*Work to complete*. An exact copy of every record below is needed, with the pictures left out.

*Source material*.

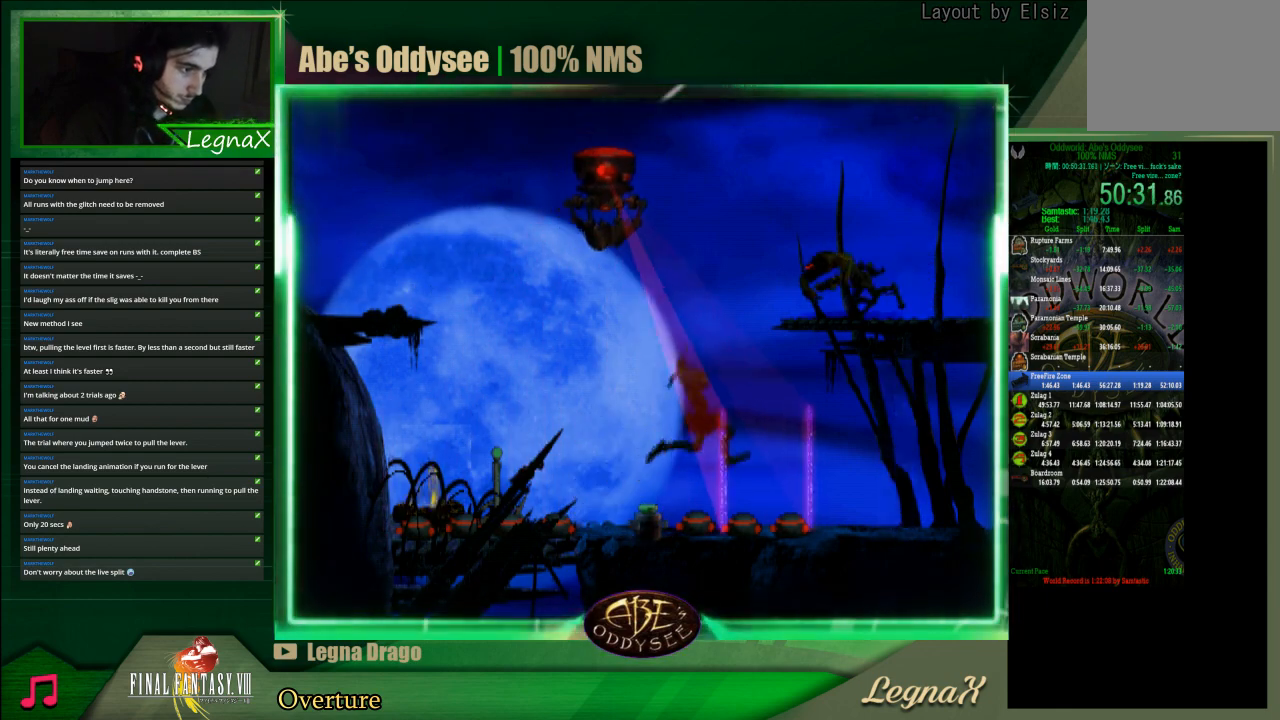
{"buttons": [], "left_stick": "up", "events": [[433, "R1", "up"], [433, "TRIANGLE", "up"]]}
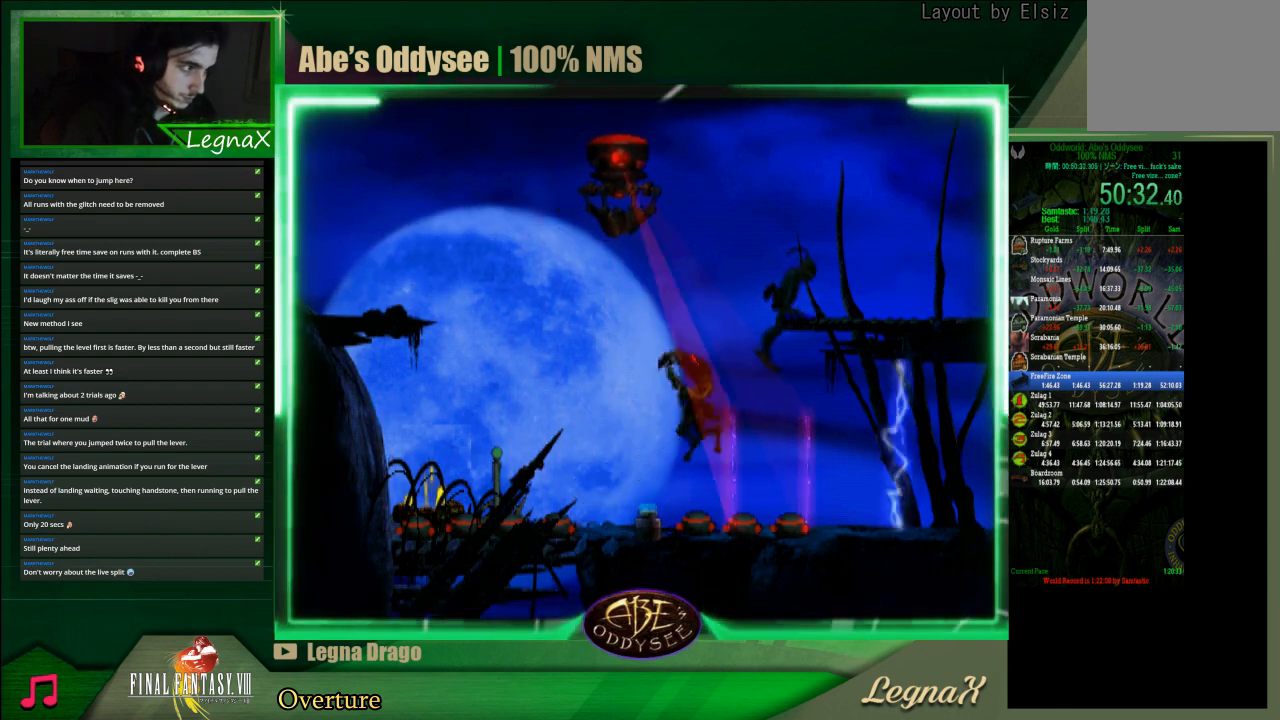
{"buttons": [], "left_stick": "center", "events": [[67, "left_stick", "center"]]}
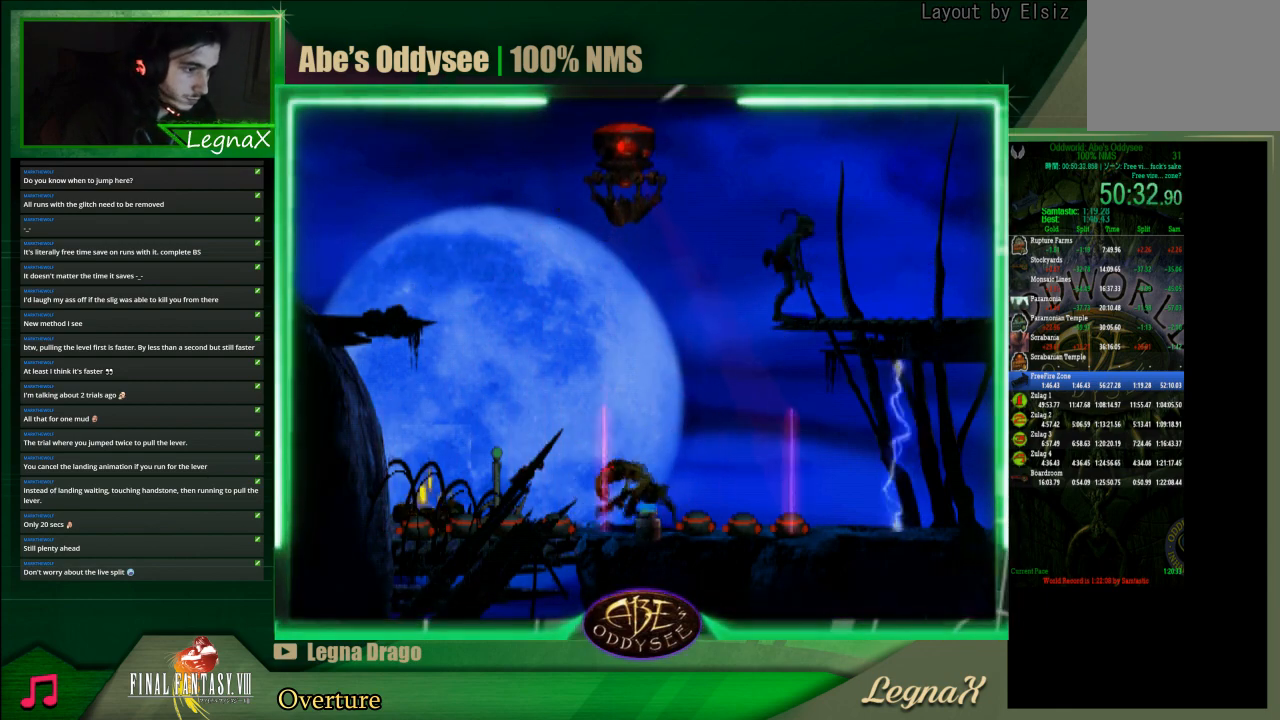
{"buttons": ["L1", "R1"], "left_stick": "center", "events": [[467, "L1", "down"], [467, "R1", "down"]]}
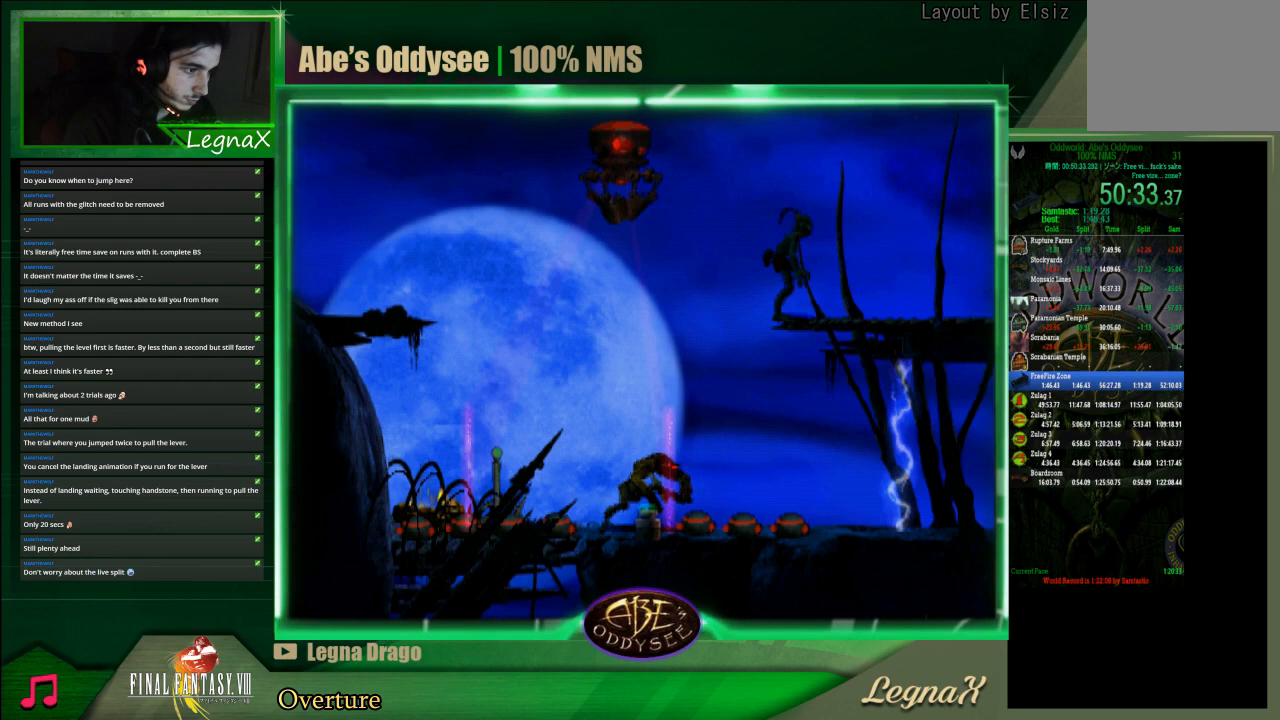
{"buttons": ["CROSS", "R1"], "left_stick": "right", "events": [[100, "L1", "up"], [100, "R1", "up"], [300, "R1", "down"], [300, "left_stick", "right"], [400, "CROSS", "down"]]}
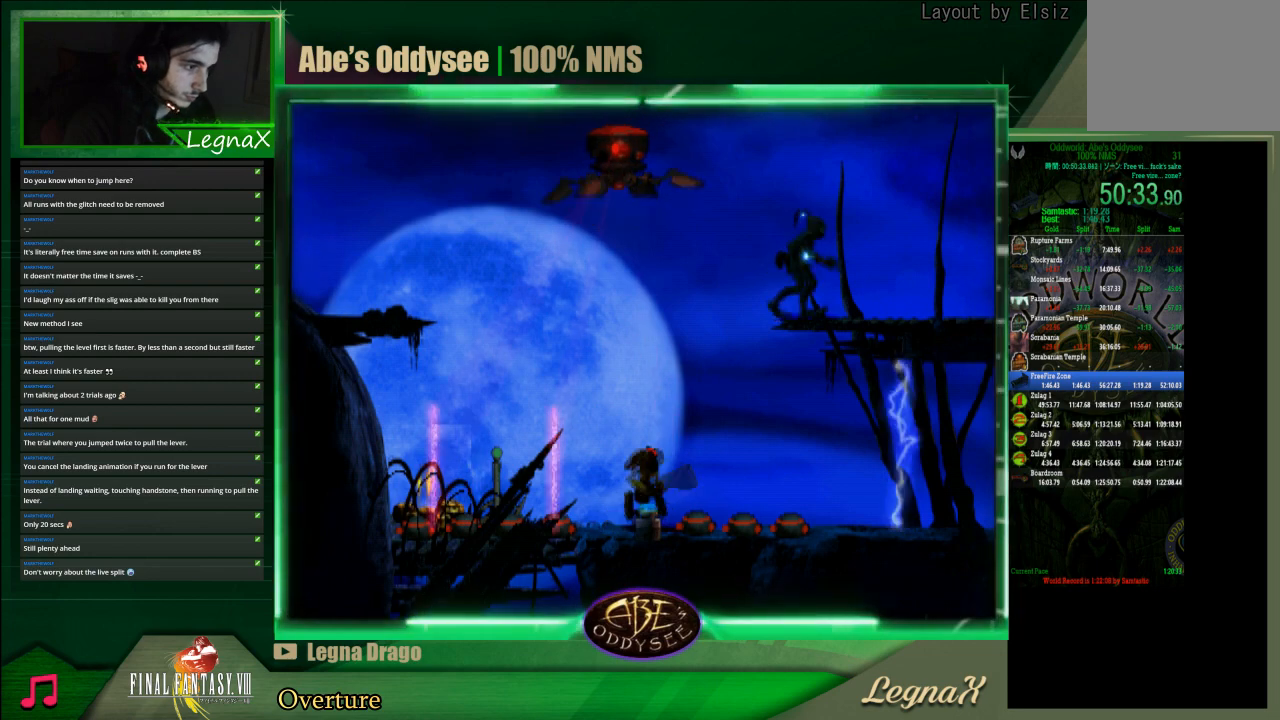
{"buttons": [], "left_stick": "center", "events": [[400, "R1", "up"], [400, "left_stick", "center"], [433, "CROSS", "up"]]}
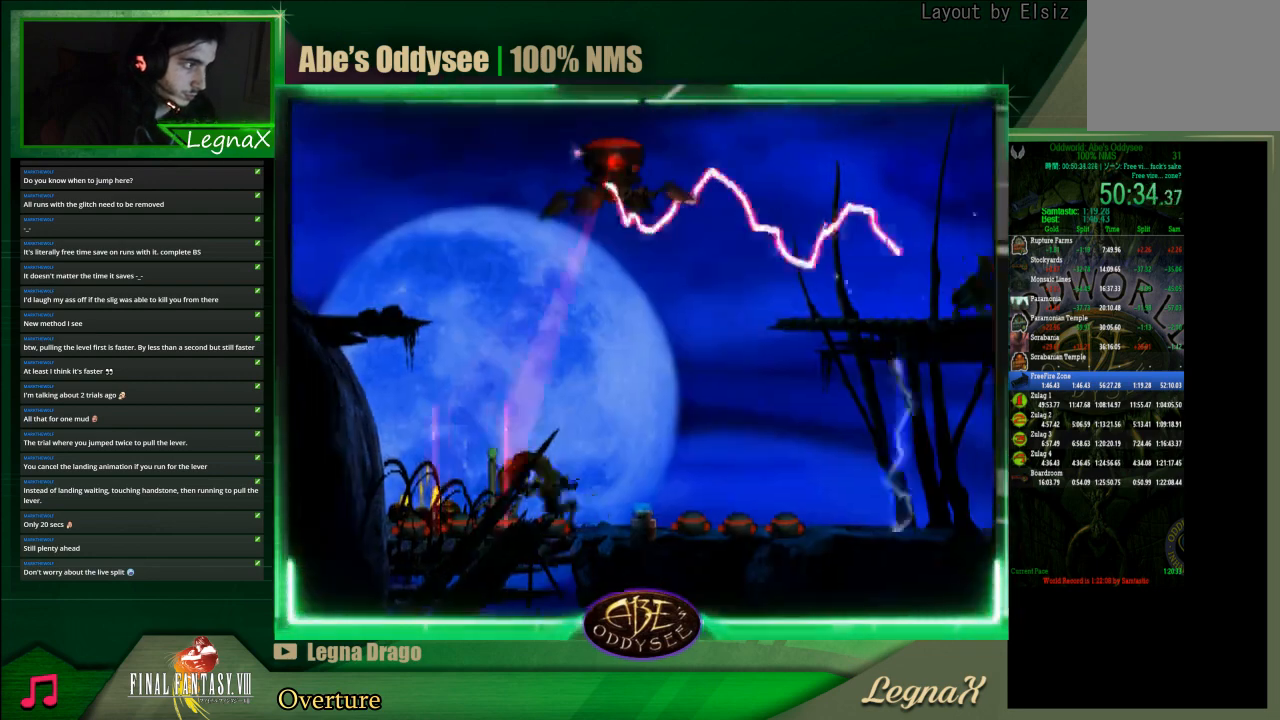
{"buttons": [], "left_stick": "right", "events": [[433, "left_stick", "right"]]}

*Your solution*.
{"buttons": [], "left_stick": "up", "events": [[433, "R1", "up"], [433, "TRIANGLE", "up"]]}
{"buttons": [], "left_stick": "center", "events": [[67, "left_stick", "center"]]}
{"buttons": ["L1", "R1"], "left_stick": "center", "events": [[467, "L1", "down"], [467, "R1", "down"]]}
{"buttons": ["CROSS", "R1"], "left_stick": "right", "events": [[100, "L1", "up"], [100, "R1", "up"], [300, "R1", "down"], [300, "left_stick", "right"], [400, "CROSS", "down"]]}
{"buttons": [], "left_stick": "center", "events": [[400, "R1", "up"], [400, "left_stick", "center"], [433, "CROSS", "up"]]}
{"buttons": [], "left_stick": "right", "events": [[433, "left_stick", "right"]]}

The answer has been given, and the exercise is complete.